I lit my pipe and reached playfully toward his tail feathers with the still-burning match. He jumped straight up with a screech and made a rude remark about my inability to accept criticism. I just smiled and settled back, waiting for him to tell me why he was in such a fowl temper.
“That’s a terrible pun,” he noted.
“You weren’t supposed to see it,” I shot back. “You’re reading the script again!”
“Hrrrumph,” he replied. In a spirit of compromise, I fixed him a double Manhattan with an orange slice. He likes those, though he’s getting a bit old to be knocking them back regularly. He dipped his beak into the dark mix and speared the slice of orange.
“A great many good men will die if you don’t do something about it,” he announced, flipping the orange rind into the air and catching it in mid-flight.
“Okay,” I sighed, spotting a setup when I see it. “What men? And why me?” I attempted to spear the orange slice in my Manhattan with my tongue. It’s easier with a beak, I decided.
“All men,” he announced with slightly drunken dignity. “All men. And you’re going to help kill them. You’re a writer, after all.”
“I wasn’t aware you’d noticed.”
“Well, it’s not that obvious. Still, you work with words and you’re letting all those politically correct people ruin it.” He did a little wobbly backflip and said, “Your writing has to be politically correct. No gender specific words, right?”

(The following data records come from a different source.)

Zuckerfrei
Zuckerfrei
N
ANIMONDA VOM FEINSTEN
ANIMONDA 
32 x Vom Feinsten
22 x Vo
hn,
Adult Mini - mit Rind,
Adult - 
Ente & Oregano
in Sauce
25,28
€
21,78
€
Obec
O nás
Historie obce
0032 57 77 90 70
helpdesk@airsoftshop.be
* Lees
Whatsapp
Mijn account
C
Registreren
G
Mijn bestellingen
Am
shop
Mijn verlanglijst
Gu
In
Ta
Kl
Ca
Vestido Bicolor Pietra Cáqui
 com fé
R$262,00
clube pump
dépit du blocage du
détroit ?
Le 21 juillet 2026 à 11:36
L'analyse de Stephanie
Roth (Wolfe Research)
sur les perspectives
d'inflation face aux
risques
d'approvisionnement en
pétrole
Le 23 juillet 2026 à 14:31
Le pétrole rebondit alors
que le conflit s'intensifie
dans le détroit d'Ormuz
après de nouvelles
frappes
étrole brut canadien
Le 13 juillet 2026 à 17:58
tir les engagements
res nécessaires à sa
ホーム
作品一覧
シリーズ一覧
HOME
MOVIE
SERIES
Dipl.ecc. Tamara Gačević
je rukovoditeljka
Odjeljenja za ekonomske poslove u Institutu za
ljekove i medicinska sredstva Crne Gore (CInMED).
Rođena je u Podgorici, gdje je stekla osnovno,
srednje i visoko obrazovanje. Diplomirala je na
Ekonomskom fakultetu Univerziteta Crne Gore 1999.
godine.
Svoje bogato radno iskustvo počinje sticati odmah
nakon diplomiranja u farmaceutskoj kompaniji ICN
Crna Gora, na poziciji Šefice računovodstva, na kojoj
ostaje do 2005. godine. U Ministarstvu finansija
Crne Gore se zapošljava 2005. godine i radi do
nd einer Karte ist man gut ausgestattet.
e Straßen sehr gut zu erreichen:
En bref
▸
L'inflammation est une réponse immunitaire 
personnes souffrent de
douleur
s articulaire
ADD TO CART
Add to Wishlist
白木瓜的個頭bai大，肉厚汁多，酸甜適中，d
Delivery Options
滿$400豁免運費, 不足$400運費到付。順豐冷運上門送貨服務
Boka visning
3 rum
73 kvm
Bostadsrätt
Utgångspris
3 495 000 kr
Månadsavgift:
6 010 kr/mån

I admitted that this was a concern of the moment.
“So what happens when you kill all the men? Or man? No more chairmen. You’ve got chairpersons. No more Amen at the end of the hymn! Now it’s Aperson! No more manhole covers in the street. Now they’re metallic circular individual person maintenance access hatches.”
I considered his point. “In restaurants, you’ll order from a personu? Menace becomes personace? Mental is personal? Promenade becomes propersonade or propeopleade? And what about Manila and mango and manifold and manager and manger and mane and mandate and...”
“Frightening, isn’t it?” the old bird hiccuped. “A world without men?”
Reaching for my glass, I agreed, saying, “Now that you mention it, I agree!” It sounded more like “menshun it” but the bird understood and slurred, “That’s personshun it.”
I gave up on the mandarin orange slice. We both took deep gulps from our Personhattans, and pondered the death of mankind at the mandibles of manifest and maniacal mankillers, wondering if we were still sober enough to say it out loud and make sense. Or if being sober makes any difference when it comes to political correctivity, anyway.